Margaret Bloy Graham (2 November 1920 – 22 January 2015) was a Canadian creator of children's books, primarily an illustrator of picture books. She is best known for her work on Harry the Dirty Dog (1956) and other books in the Harry series written by her then husband Gene Zion.

Early life
Graham was born in Toronto. Her father, Malcolm Robert Graham, was a physician and her mother Florence (née Bloy) was a nurse. When Graham was one, the family moved to Sandwich, Ontario (now part of Windsor), where her father became the superintendent of the sanatorium. Her childhood was spent in Ontario, but she spent her summer holidays abroad, either with her grandfather in England or an aunt in the United States. The family returned to Toronto when she was ten. She attended Saturday morning classes at the Art Gallery of Ontario.

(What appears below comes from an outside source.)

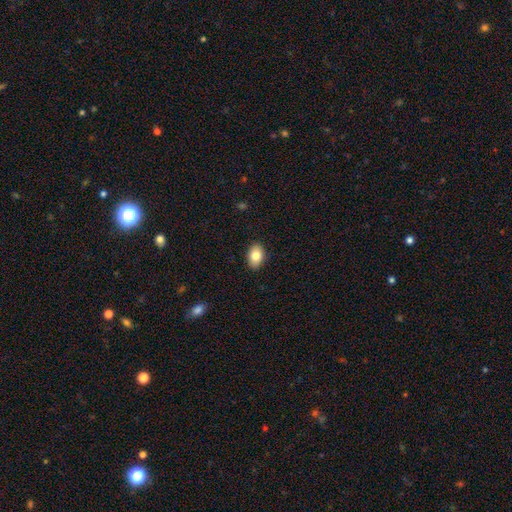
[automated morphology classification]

Graham majored in art history at the University of Toronto, graduating in 1943. After graduation, she attended a summer course at the venerable Art Students League in New York City. She later supplemented her studies at the Institute of Fine Arts at New York University and also the New School for Social Research.
	
She decided to stay in New York to establish a career as a commercial artist. From 1944 to 1945 she worked as a ship draftsman for Gibbs & Cox and in 1946 she started work in the art department of Condé Nast Publications, where she remained until 1956.

Writer and illustrator
Graham met her first husband Gene Zion (1913-1975) at Condé Nast. They were married in July 1948.

Zion was urged by his new wife and also his editor, Ursula Nordstrom of Harper and Brothers, to write children's books. He remembers that it was Graham’s sketch of children gathering apples in an orchard, done several years earlier in Canada, that inspired his first book, All Falling Down (1951).

The husband-and-wife team became famous for the Harry series of books, beginning with Harry the Dirty Dog (1956) and followed by No Roses for Harry! (1958), Harry and the Lady Next Door (1960) and Harry By the Sea (1965). The collaboration ended with their divorce in 1968.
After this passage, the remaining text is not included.